Draft airport land use plan comments due by June 15
The commission overseeing the Truckee Tahoe Airport Land Use Compatibility Plan update will end public comment on the preliminary draft on June 15, giving the group time to formulate the official draft before their July 7 meeting in Truckee.
The official daft will likely be up for adoption at the July 7 meeting, Foothill Area Land Use Commissioner Peter Van Zant said. If it is adopted on July 7, the plan will undergo another public review period before coming up for final approval.
“On July 7, we are tasking ourselves with hearing a draft for the whole commission to make a decision,” said Van Zant.
According to the regulations of the Brown Act, the state law on open meetings, the commission will have to release a draft for the public at least 72 hours before the meeting if it were to be on the agenda for adoption.
The compatibility plan, often referred to as the CLUP, is designed to ensure the compatibility of surrounding land-use and airport operations. The current plan was adopted in 1986. While agencies and individuals hotly dispute the details of the proposed update, everyone agrees that an update is overdue.
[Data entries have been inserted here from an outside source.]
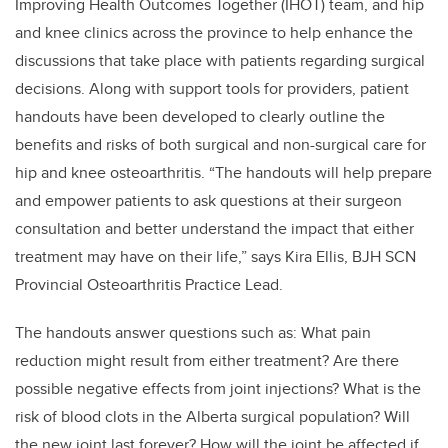
Improving Health Outcomes Together (IHOT) team, and hip
and knee clinics across the province to help enhance the
discussions that take place with patients regarding surgical
decisions. Along with support tools for providers, patient
handouts have been developed to clearly outline the
benefits and risks of both surgical and non-surgical care for
hip and knee osteoarthritis. “The handouts will help prepare
and empower patients to ask questions at their surgeon
consultation and better understand the impact that either
treatment may have on their life,” says Kira Ellis, BJH SCN
Provincial Osteoarthritis Practice Lead.
The handouts answer questions such as: What pain
reduction might result from either treatment? Are there
possible negative effects from joint injections? What is the
risk of blood clots in the Alberta surgical population? Will
the new joint last forever? How will the joint be affected if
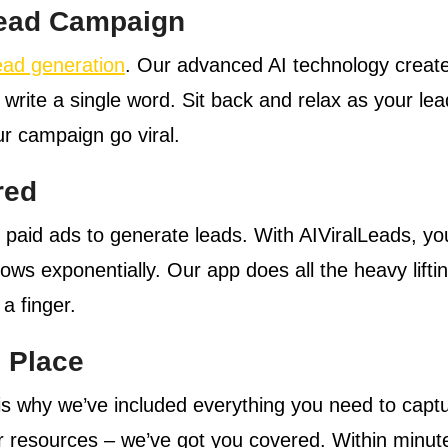
 Lead Campaign
ead generation
. Our advanced AI technology crea
 write a single word. Sit back and relax as your le
r campaign go viral.
red
e paid ads to generate leads. With AIViralLeads, 
s exponentially. Our app does all the heavy liftin
 a finger.
 Place
s why we’ve included everything you need to captur
or resources – we’ve got you covered. Within minute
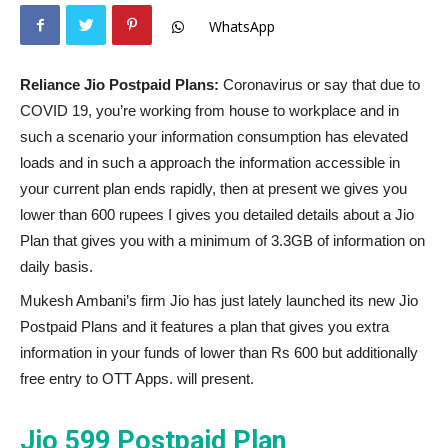
WhatsApp
Reliance Jio Postpaid Plans:
Coronavirus or say that due to
COVID 19, you’re working from house to workplace and in
such a scenario your information consumption has elevated
loads and in such a approach the information accessible in
your current plan ends rapidly, then at present we gives you
lower than 600 rupees I gives you detailed details about a Jio
Plan that gives you with a minimum of 3.3GB of information on
daily basis.
Mukesh Ambani’s firm Jio has just lately launched its new Jio
Postpaid Plans and it features a plan that gives you extra
information in your funds of lower than Rs 600 but additionally
free entry to OTT Apps. will present.
Jio 599 Postpaid Plan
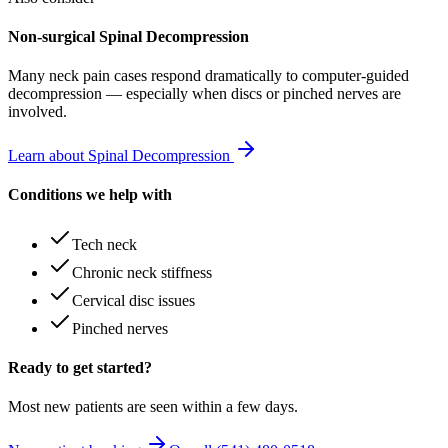
Non-surgical Spinal Decompression
Many
neck pain
cases respond dramatically to computer-guided
decompression — especially when discs or pinched nerves are
involved.
Learn about Spinal Decompression
Conditions we help with
Tech neck
Chronic neck stiffness
Cervical disc issues
Pinched nerves
Ready to get started?
Most new patients are seen within a few days.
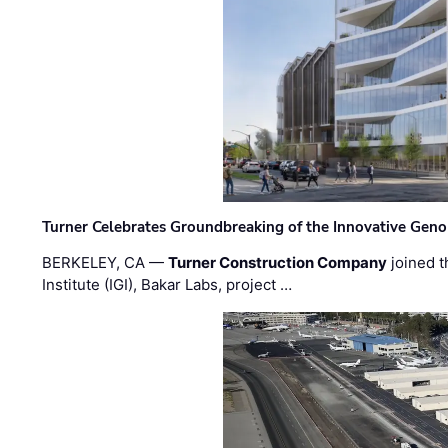
Turner Celebrates Groundbreaking of the Innovative Genom
BERKELEY, CA —
Turner Construction Company
joined t
Institute (IGI), Bakar Labs, project …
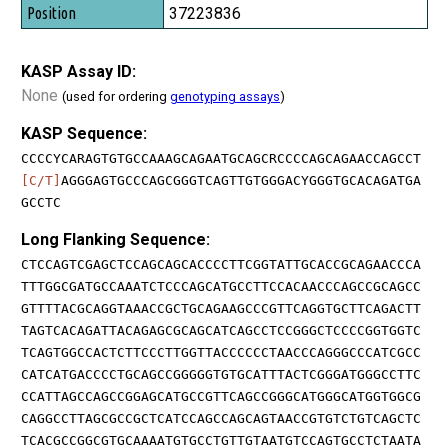
37223836
KASP Assay ID:
None
(used for ordering
genotyping assays
)
KASP Sequence:
CCCCYCARAGTGTGCCAAAGCAGAATGCAGCRCCCCAGCAGAACCAGCCT
[C/T]
AGGGAGTGCCCAGCGGGTCAGTTGTGGGACYGGGTGCACAGATGA
GCCTC
Long Flanking Sequence:
CTCCAGTCGAGCTCCAGCAGCACCCCTTCGGTATTGCACCGCAGAACCCA
TTTGGCGATGCCAAATCTCCCAGCATGCCTTCCACAACCCAGCCGCAGCC
GTTTTACGCAGGTAAACCGCTGCAGAAGCCCGTTCAGGTGCTTCAGACTT
TAGTCACAGATTACAGAGCGCAGCATCAGCCTCCGGGCTCCCCGGTGGTC
TCAGTGGCCACTCTTCCCTTGGTTACCCCCCTAACCCAGGGCCCATCGCC
CATCATGACCCCTGCAGCCGGGGGTGTGCATTTACTCGGGATGGGCCTTC
CCATTAGCCAGCCGGAGCATGCCGTTCAGCCGGGCATGGGCATGGTGGCG
CAGGCCTTAGCGCCGCTCATCCAGCCAGCAGTAACCGTGTCTGTCAGCTC
TCACGCCGGCGTGCAAAATGTGCCTGTTGTAATGTCCAGTGCCTCTAATA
Seven public agencies have criticized the administrative draft that they say will restrict their ability to provide basic services to the Truckee and North Tahoe region.
The commission has fulfilled its legal mandate for public meetings, and agencies potentially effected by the restrictions of the plan will be meeting with the planning consultant to go back over technical data. The planning consultant will then report to a committee composed of two members of the commission, who will prepare the official CLUP draft for the July 7 meeting.
But Van Zant assured the public that the public agencies will not be conferring directly with the committee or the commission, they will simply be going over technical issues with Airport Planner Ken Brody.
“Its not legal nor fair for the ad-hoc committee to be receiving public comment from agencies when the public is not allowed to comment,” Van Zant said.
Commission members, who have been overwhelmed with public comment at previous meetings, said they need time to incorporate the public’s input into the draft plan.
“We had to decide on a cutoff date so that we could formulate the draft,” said Van Zant.